Richard Wagner is not frequently performed at the Teatro dell’Opera of Rome, which is why the 2016-17 Season is going to open with Tristan und Isolde. This has the feel of a special occasion which gives the Teatro dell’Opera a musical prestige worthy of a modern European theatre. For the first time on the podium of the Teatro Costanzi, Daniele Gatti will conduct a musical co-production with the Théâtre des Champs-Élysées. The French-Lebanese Pierre Audi is the director.
Tristan und Isolde was written between 1857 and 1859 by Richard Wagner. It was first performed in Monaco in 1865. This three acts masterpiece, is based on a libretto by Wagner himself, the opera is a landmark in music history. All the drama in Tristan und Isolde focuses on love and death. From the first act, the two young lovers are attracted to each other, they are aware of their destiny, their passion will eventually lead them to deaths.
The staging of Pierre Audi, is essential and elegant. The evocative lighting design by Jean Kalman, focusses more on the setting and the atmosphere rather than on the characters: at the centre there is the relationship between reality and the metaphysical, in a world where the line between reality and fantasy is never clear. The stage settings by Christof Hetzer evoke the marine universe, it is a cold set with rocks, petrified whale’s bones and the careening of a ship. All elements of the scene move towards an almost abstract space, where eros, which is the focal point of the whole work, never turns into passion between the two lovers. They are thrown in another dimension, where the metaphysics fits perfectly with the musical language.
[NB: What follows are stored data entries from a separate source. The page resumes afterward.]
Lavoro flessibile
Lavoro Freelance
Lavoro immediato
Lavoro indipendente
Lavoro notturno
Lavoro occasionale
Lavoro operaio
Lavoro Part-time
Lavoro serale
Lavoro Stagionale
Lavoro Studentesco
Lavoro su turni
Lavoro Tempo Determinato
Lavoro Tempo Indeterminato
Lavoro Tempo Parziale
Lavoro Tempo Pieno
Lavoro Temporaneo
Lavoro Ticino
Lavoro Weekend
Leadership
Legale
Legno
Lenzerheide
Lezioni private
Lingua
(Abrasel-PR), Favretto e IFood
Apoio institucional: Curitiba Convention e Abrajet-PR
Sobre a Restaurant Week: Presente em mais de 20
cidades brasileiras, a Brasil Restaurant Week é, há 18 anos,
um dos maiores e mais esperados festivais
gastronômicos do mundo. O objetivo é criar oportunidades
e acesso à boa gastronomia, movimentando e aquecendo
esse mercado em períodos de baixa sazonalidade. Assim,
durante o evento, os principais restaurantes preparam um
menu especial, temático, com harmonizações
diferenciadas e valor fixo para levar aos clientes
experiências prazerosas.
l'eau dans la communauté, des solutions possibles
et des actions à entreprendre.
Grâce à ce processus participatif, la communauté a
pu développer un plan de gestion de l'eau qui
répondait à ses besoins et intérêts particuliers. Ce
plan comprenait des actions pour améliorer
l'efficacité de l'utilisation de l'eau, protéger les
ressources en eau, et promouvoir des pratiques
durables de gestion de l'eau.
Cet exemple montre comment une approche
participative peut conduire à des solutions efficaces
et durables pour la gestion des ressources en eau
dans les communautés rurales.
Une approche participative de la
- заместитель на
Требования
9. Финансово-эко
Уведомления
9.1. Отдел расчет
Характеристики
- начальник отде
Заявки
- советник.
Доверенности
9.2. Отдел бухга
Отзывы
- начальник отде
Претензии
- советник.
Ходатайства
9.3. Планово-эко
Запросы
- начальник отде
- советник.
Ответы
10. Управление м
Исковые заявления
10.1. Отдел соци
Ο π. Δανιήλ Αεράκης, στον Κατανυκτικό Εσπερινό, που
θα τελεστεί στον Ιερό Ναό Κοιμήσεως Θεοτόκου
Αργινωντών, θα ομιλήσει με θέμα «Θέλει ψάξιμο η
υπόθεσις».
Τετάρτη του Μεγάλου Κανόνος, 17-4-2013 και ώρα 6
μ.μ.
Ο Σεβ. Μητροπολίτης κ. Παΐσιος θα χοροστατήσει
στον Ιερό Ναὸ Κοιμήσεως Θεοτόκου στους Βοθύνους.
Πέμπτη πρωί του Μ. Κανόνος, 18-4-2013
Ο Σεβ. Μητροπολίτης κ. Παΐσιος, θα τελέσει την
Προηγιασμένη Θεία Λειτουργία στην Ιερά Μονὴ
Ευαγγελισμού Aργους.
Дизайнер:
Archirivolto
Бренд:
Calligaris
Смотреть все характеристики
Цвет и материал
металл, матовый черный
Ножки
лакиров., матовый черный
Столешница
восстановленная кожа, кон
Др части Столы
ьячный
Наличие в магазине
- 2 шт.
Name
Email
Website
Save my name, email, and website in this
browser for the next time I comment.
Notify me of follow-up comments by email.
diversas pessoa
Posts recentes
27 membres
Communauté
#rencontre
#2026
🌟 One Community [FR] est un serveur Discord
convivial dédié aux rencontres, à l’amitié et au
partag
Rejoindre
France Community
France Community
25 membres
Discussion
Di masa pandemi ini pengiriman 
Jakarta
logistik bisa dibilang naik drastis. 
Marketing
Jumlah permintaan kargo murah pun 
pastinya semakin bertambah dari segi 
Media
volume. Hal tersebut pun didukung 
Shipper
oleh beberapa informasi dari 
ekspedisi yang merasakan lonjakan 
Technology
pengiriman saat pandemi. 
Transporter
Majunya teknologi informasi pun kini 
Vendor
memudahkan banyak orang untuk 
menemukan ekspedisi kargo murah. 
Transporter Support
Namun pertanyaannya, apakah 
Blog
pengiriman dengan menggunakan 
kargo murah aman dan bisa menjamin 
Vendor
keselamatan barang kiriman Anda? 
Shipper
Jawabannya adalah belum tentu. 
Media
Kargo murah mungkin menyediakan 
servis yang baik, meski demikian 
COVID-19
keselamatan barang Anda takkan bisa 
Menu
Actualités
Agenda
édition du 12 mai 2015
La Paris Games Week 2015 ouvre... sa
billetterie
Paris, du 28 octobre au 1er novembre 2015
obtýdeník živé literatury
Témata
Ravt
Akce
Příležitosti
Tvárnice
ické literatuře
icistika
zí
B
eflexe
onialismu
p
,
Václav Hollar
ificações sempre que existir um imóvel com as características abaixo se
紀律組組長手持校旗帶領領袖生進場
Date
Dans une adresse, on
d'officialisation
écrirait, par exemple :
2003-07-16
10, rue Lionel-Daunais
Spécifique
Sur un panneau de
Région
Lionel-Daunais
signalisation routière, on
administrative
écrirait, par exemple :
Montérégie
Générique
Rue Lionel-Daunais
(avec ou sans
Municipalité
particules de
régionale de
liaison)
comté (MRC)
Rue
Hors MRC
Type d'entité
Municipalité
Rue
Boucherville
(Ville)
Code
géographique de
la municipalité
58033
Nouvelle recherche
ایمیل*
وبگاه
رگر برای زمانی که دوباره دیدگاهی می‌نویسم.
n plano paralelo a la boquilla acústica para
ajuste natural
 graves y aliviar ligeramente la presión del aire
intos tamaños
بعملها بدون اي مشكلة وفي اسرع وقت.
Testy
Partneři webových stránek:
“Directing Wagner is a joy for the body and the mind” – says Daniele Gatti – “It is an intimate music drama that enhances the acting and the use of light. I am not interested in the ornaments” “In the first act we have the bulkheads of a ship’s hull, in the second some whale’s teeth, in the third we have something similar to a sarcophagus in a corner. But there are also strong elements in it. Melot, the king’s courtier is old and cripple, his evilness is revealed by his deformity. Tristan and Isolde never touch each other. They touch only each others’ forehead. Their love is a metaphysical one, it is transformed into a sensation that he is unable to explain. The two lovers are on a different level, and the musical language matches this separation. It is not only the chromatic language that leads to the exasperations.”